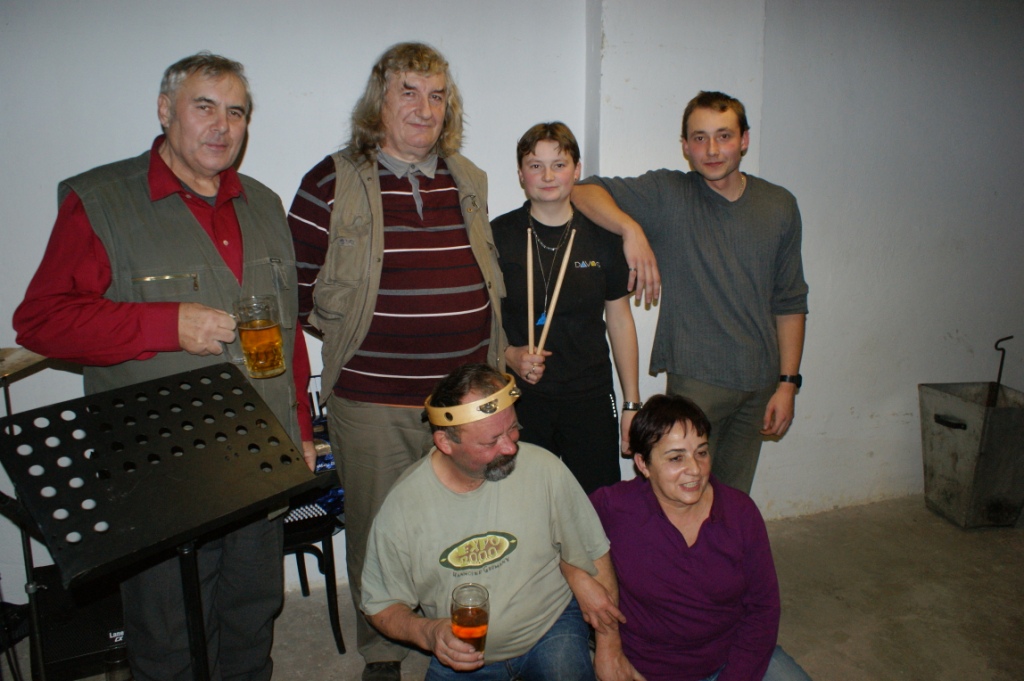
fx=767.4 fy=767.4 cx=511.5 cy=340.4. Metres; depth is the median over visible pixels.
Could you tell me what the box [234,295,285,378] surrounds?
beer mug
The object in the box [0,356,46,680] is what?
cymbal stand
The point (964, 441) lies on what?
metal bin
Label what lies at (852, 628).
floor
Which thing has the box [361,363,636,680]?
man
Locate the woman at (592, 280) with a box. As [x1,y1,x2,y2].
[495,121,645,491]
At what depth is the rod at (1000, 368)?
3.67 m
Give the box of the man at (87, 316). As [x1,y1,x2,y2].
[7,54,321,680]
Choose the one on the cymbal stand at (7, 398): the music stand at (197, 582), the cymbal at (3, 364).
the cymbal at (3, 364)
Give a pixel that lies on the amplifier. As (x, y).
(77, 646)
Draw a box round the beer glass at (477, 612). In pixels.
[449,581,490,657]
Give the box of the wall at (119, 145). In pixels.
[5,0,1022,621]
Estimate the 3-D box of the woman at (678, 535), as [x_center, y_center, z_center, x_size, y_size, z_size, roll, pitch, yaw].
[0.500,0.665,2.174,0.542,0.949,0.716,-4,13,-18]
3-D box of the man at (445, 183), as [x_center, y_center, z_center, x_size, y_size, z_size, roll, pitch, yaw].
[-0.346,0.080,2.465,0.654,1.963,0.616,-10,16,-38]
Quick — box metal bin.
[919,380,1023,529]
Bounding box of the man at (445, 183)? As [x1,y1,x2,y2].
[287,40,507,680]
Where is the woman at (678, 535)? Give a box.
[589,390,813,680]
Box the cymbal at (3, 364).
[0,347,47,380]
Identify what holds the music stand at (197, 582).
on the floor
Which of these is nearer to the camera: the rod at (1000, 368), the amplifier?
the amplifier
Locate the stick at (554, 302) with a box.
[537,228,577,353]
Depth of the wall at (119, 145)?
3.22 m
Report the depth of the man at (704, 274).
2.62 m
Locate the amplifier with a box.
[31,562,128,680]
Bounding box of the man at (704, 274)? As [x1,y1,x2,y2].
[569,91,806,500]
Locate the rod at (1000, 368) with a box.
[990,335,1012,406]
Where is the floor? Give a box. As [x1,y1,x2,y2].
[1,494,1023,680]
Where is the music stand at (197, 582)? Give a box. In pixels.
[0,360,321,680]
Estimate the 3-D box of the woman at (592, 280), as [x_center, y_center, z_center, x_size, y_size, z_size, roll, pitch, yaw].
[0.182,0.093,2.736,0.506,1.579,0.533,-4,13,-18]
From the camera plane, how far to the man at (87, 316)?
1.87 m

══════════════════════════════

▸ What to produce:
A faithful copy of all the records is required, with the pictures left out.

▸ Task solution:
fx=767.4 fy=767.4 cx=511.5 cy=340.4. Metres; depth is the median over visible pixels.
Could you tell me what the box [234,295,285,378] surrounds?
beer mug
The object in the box [0,356,46,680] is what?
cymbal stand
The point (964, 441) lies on what?
metal bin
Label what lies at (852, 628).
floor
Which thing has the box [361,363,636,680]?
man
Locate the woman at (592, 280) with a box. As [x1,y1,x2,y2].
[495,121,645,491]
At what depth is the rod at (1000, 368)?
3.67 m
Give the box of the man at (87, 316). As [x1,y1,x2,y2].
[7,54,321,680]
Choose the one on the cymbal stand at (7, 398): the music stand at (197, 582), the cymbal at (3, 364).
the cymbal at (3, 364)
Give a pixel that lies on the amplifier. As (x, y).
(77, 646)
Draw a box round the beer glass at (477, 612). In pixels.
[449,581,490,657]
Give the box of the wall at (119, 145). In pixels.
[5,0,1022,621]
Estimate the 3-D box of the woman at (678, 535), as [x_center, y_center, z_center, x_size, y_size, z_size, roll, pitch, yaw].
[0.500,0.665,2.174,0.542,0.949,0.716,-4,13,-18]
3-D box of the man at (445, 183), as [x_center, y_center, z_center, x_size, y_size, z_size, roll, pitch, yaw].
[-0.346,0.080,2.465,0.654,1.963,0.616,-10,16,-38]
Quick — box metal bin.
[919,380,1023,529]
Bounding box of the man at (445, 183)? As [x1,y1,x2,y2].
[287,40,507,680]
Where is the woman at (678, 535)? Give a box.
[589,390,813,680]
Box the cymbal at (3, 364).
[0,347,47,380]
Identify what holds the music stand at (197, 582).
on the floor
Which of these is nearer to the camera: the rod at (1000, 368), the amplifier?
the amplifier
Locate the stick at (554, 302) with a box.
[537,228,577,353]
Depth of the wall at (119, 145)?
3.22 m
Report the depth of the man at (704, 274).
2.62 m
Locate the amplifier with a box.
[31,562,128,680]
Bounding box of the man at (704, 274)? As [x1,y1,x2,y2].
[569,91,806,500]
Locate the rod at (1000, 368) with a box.
[990,335,1012,406]
Where is the floor? Give a box. As [x1,y1,x2,y2].
[1,494,1023,680]
Where is the music stand at (197, 582)? Give a box. In pixels.
[0,360,321,680]
Estimate the 3-D box of the woman at (592, 280), as [x_center, y_center, z_center, x_size, y_size, z_size, roll, pitch, yaw].
[0.182,0.093,2.736,0.506,1.579,0.533,-4,13,-18]
From the camera plane, how far to the man at (87, 316)?
1.87 m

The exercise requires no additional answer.